Can the Federal Reserve Please Shut Up?

By Joseph Sternberg, The Wall Street Journal, 3/27/2026

MarketMinder’s View: While we have a few small quibbles, this is a great takedown of the Fed’s economic forecasting and forward guidance—two attempts at transparency that tend to hurt the Fed’s credibility. Once upon a time, the Fed was opaque by design, with former Chair Alan Greenspan perfecting the art of Fed speak—noncommittal jargon-laced muttering that didn’t make much sense so that policymakers wouldn’t back themselves into a corner. For the past 20 years, the Fed has pursued the opposite, transparency, signaling clearly its expected economic and monetary policy outcomes. Even though the fine print says none of this stuff is airtight and all decisions are data-dependent, it often gives the impression of the Fed saying one thing and doing another. “The Fed’s quarterly forecasting exercise is bad for the Fed’s credibility.
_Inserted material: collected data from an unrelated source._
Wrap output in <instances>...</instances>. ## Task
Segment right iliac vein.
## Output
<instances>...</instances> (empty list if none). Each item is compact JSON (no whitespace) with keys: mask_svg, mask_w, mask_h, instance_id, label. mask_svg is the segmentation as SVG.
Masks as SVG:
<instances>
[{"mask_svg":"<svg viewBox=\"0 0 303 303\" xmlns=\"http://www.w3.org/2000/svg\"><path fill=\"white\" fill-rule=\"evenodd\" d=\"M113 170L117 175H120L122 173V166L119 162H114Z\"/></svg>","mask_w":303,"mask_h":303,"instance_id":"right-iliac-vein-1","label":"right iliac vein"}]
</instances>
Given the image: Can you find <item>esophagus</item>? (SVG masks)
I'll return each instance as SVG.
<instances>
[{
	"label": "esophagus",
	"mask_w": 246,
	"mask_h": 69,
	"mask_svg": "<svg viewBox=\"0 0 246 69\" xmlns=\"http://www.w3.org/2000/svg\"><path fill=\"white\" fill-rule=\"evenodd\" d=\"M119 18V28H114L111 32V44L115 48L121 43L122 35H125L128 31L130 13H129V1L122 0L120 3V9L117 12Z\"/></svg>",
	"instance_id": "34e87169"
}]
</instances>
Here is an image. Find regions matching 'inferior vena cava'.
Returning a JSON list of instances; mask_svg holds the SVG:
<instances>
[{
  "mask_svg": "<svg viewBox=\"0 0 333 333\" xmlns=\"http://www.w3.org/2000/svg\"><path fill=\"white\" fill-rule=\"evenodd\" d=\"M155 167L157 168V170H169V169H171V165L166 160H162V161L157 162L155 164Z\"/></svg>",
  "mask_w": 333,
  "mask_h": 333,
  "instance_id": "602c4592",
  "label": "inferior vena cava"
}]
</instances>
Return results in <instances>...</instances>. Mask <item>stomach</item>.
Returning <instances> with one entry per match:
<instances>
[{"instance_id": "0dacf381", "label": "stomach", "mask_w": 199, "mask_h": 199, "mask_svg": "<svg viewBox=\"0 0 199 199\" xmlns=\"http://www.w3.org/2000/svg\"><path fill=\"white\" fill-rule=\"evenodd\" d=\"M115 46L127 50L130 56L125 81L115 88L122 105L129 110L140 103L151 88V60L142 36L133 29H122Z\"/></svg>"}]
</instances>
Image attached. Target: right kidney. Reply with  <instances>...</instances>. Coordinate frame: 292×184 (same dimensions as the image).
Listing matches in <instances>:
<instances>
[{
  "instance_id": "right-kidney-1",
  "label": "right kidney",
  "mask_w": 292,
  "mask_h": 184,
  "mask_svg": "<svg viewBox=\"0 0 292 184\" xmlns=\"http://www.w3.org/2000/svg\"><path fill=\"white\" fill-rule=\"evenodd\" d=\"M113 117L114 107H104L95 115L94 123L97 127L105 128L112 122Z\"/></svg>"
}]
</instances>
The most conspicuous feature of the SEPs [Summary of Economic Projections] in recent years is how wrong they’ve been. Officials since 2022 have chronically goofed in predicting the pace at which they’d pull inflation down to their 2% target rate, exposing the technocrats’ faulty grasp of how the economy works. Beyond an economic embarrassment, this is a political-economy nightmare. The rationale for vesting awesome powers in a politically insulated central bank is that sage technocrats will make wise decisions. The Fed undermines this premise four times a year by giving the public ample grounds to question officials’ sagacity.” Yuuuuuup. Now, where we think this goes a little far is in arguing Fed guidance steers markets, obliterating “important price signals” policymakers should otherwise follow. Yet fed-funds futures and Treasury markets often shift before the Fed talks, and the Fed often ends up being a rate follower rather than a rate setter. Yes, forward guidance can affect sentiment, but markets price it quickly and move on.